Exercise description ::
Print verbatim the lines of the entries from the one containing "H. Jumari, S.pd., M.Pd." to the last, inclusive, and no others.

Transcribed page contents:

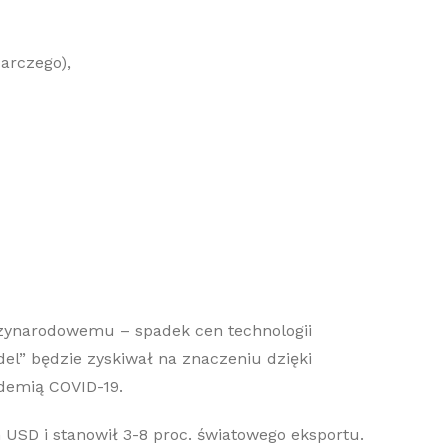
arczego),
ędzynarodowemu – spadek cen technologii
el” będzie zyskiwał na znaczeniu dzięki
demią COVID-19.
n USD i stanowił 3-8 proc. światowego eksportu.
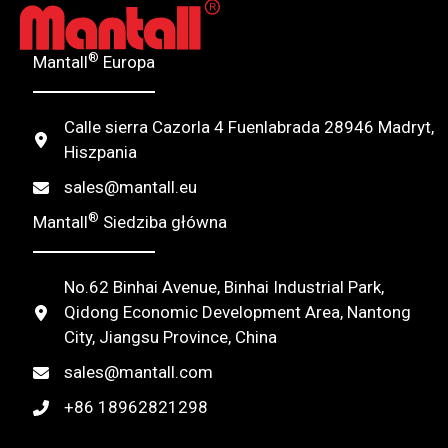
®
Mantall
Europa
Calle sierra Cazorla 4 Fuenlabrada 28946 Madryt,
Hiszpania
sales@mantall.eu
®
Mantall
Siedziba główna
No.62 Binhai Avenue, Binhai Industrial Park,
Qidong Economic Development Area, Nantong
City, Jiangsu Province, China
sales@mantall.com
+86 18962821298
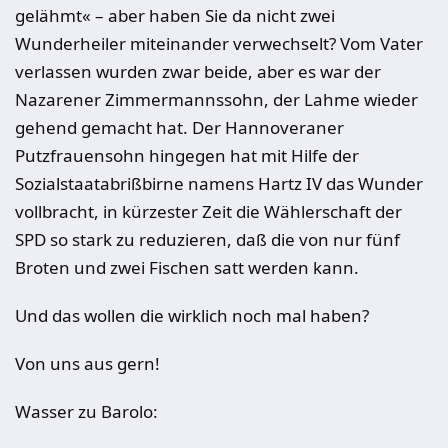
gelähmt« – aber haben Sie da nicht zwei
Wunderheiler miteinander verwechselt? Vom Vater
verlassen wurden zwar beide, aber es war der
Nazarener Zimmermannssohn, der Lahme wieder
gehend gemacht hat. Der Hannoveraner
Putzfrauensohn hingegen hat mit Hilfe der
Sozialstaatabrißbirne namens Hartz IV das Wunder
vollbracht, in kürzester Zeit die Wählerschaft der
SPD so stark zu reduzieren, daß die von nur fünf
Broten und zwei Fischen satt werden kann.
Und das wollen die wirklich noch mal haben?
Von uns aus gern!
Wasser zu Barolo:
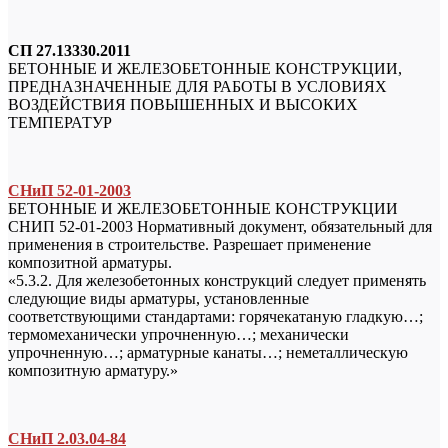
СП 27.13330.2011
БЕТОННЫЕ И ЖЕЛЕЗОБЕТОННЫЕ КОНСТРУКЦИИ,
ПРЕДНАЗНАЧЕННЫЕ ДЛЯ РАБОТЫ В УСЛОВИЯХ
ВОЗДЕЙСТВИЯ ПОВЫШЕННЫХ И ВЫСОКИХ
ТЕМПЕРАТУР
СНиП 52-01-2003
БЕТОННЫЕ И ЖЕЛЕЗОБЕТОННЫЕ КОНСТРУКЦИИ
СНИП 52-01-2003 Нормативный документ, обязательный для
применения в строительстве. Разрешает применение
композитной арматуры.
«5.3.2. Для железобетонных конструкций следует применять
следующие виды арматуры, установленные
соответствующими стандартами: горячекатаную гладкую…;
термомеханически упрочненную…; механически
упрочненную…; арматурные канаты…; неметаллическую
композитную арматуру.»
СНиП 2.03.04-84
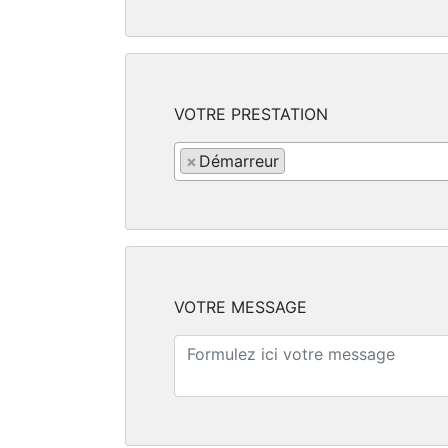
VOTRE PRESTATION
×
Démarreur
VOTRE MESSAGE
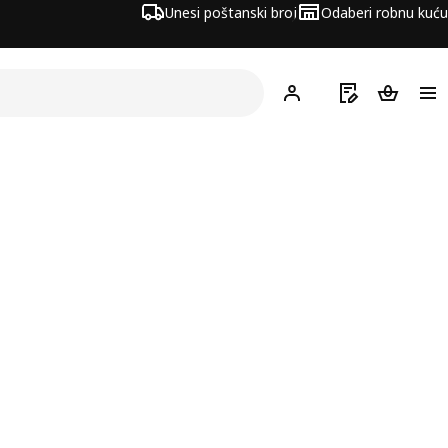
Unesi poštanski broj
Odaberi robnu kuću
Hej!
Prijavi se
Popis za kupov
Košarica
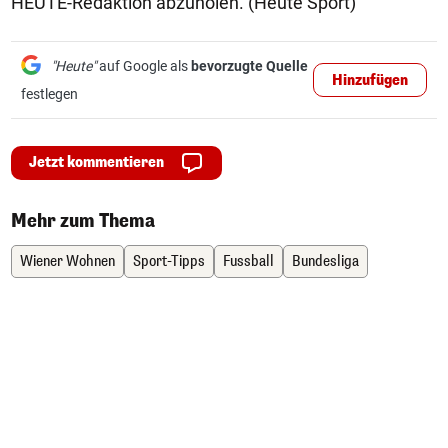
HEUTE-Redaktion abzuholen. (Heute Sport)
"Heute"
auf Google als
bevorzugte Quelle
Hinzufügen
festlegen
Jetzt kommentieren
Mehr zum Thema
Wiener Wohnen
Sport-Tipps
Fussball
Bundesliga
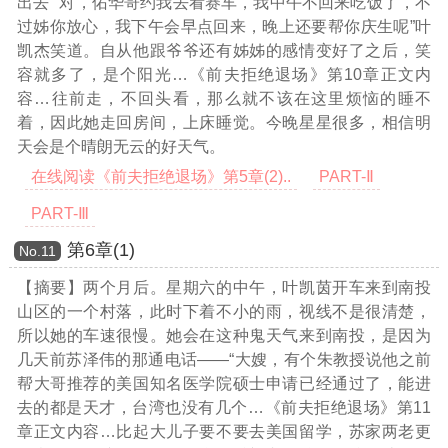
出去”“对，佑华哥约我去看赛车，我中午不回来吃饭了，不
过姊你放心，我下午会早点回来，晚上还要帮你庆生呢”叶
凯杰笑道。自从他跟爷爷还有姊姊的感情变好了之后，笑
容就多了，是个阳光
…《前夫拒绝退场》第10章正文内
容…
往前走，不回头看，那么就不该在这里烦恼的睡不
着，因此她走回房间，上床睡觉。今晚星星很多，相信明
天会是个晴朗无云的好天气。
在线阅读《前夫拒绝退场》第5章(2)..
PART-Ⅱ
PART-Ⅲ
第6章(1)
Νο.11
【摘要】两个月后。星期六的中午，叶凯茵开车来到南投
山区的一个村落，此时下着不小的雨，视线不是很清楚，
所以她的车速很慢。她会在这种鬼天气来到南投，是因为
几天前苏泽伟的那通电话——“大嫂，有个朱教授说他之前
帮大哥推荐的美国知名医学院硕士申请已经通过了，能进
去的都是天才，台湾也没有几个
…《前夫拒绝退场》第11
章正文内容…
比起大儿子要不要去美国留学，苏家两老更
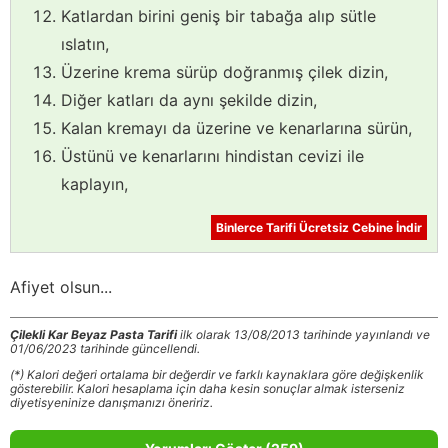
Katlardan birini geniş bir tabağa alıp sütle
ıslatın,
Üzerine krema sürüp doğranmış çilek dizin,
Diğer katları da aynı şekilde dizin,
Kalan kremayı da üzerine ve kenarlarına sürün,
Üstünü ve kenarlarını hindistan cevizi ile
kaplayın,
Binlerce Tarifi Ücretsiz Cebine İndir
Afiyet olsun...
Çilekli Kar Beyaz Pasta Tarifi
ilk olarak 13/08/2013 tarihinde yayınlandı ve
01/06/2023 tarihinde güncellendi.
(*) Kalori değeri ortalama bir değerdir ve farklı kaynaklara göre değişkenlik
gösterebilir. Kalori hesaplama için daha kesin sonuçlar almak isterseniz
diyetisyeninize danışmanızı öneririz.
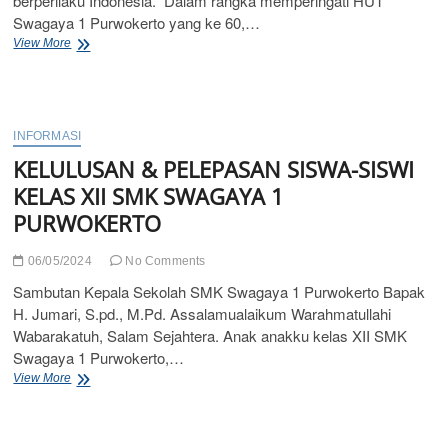
berperilaku Indonesia.” Dalam rangka memperingati HUT
Swagaya 1 Purwokerto yang ke 60,…
HUT
View More
SMK
Swagaya
1
Purwokerto
Ke
INFORMASI
60
KELULUSAN & PELEPASAN SISWA-SISWI
KELAS XII SMK SWAGAYA 1
PURWOKERTO
06/05/2024
No Comments
Sambutan Kepala Sekolah SMK Swagaya 1 Purwokerto Bapak
H. Jumari, S.pd., M.Pd. Assalamualaikum Warahmatullahi
Wabarakatuh, Salam Sejahtera. Anak anakku kelas XII SMK
Swagaya 1 Purwokerto,…
KELULUSAN
View More
&
PELEPASAN
SISWA-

Written solution ::
H. Jumari, S.pd., M.Pd. Assalamualaikum Warahmatullahi
Wabarakatuh, Salam Sejahtera. Anak anakku kelas XII SMK
Swagaya 1 Purwokerto,…
KELULUSAN
View More
&
PELEPASAN
SISWA-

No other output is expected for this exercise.